Reproduce each of the items below word for word, keeping every line as it appears.

[Stored dataset items]
Start of Block
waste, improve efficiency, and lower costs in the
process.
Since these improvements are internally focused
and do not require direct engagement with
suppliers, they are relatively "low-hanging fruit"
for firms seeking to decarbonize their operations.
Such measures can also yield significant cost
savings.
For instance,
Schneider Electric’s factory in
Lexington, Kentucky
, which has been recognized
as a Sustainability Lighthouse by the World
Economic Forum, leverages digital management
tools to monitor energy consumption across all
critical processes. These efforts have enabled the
End of Block
### ANSWER FOR THIS EXERCISE:
waste, improve efficiency, and lower costs in the
process.
Since these improvements are internally focused
and do not require direct engagement with
suppliers, they are relatively "low-hanging fruit"
for firms seeking to decarbonize their operations.
Such measures can also yield significant cost
savings.
For instance,
Schneider Electric’s factory in
Lexington, Kentucky
, which has been recognized
as a Sustainability Lighthouse by the World
Economic Forum, leverages digital management
tools to monitor energy consumption across all
critical processes. These efforts have enabled the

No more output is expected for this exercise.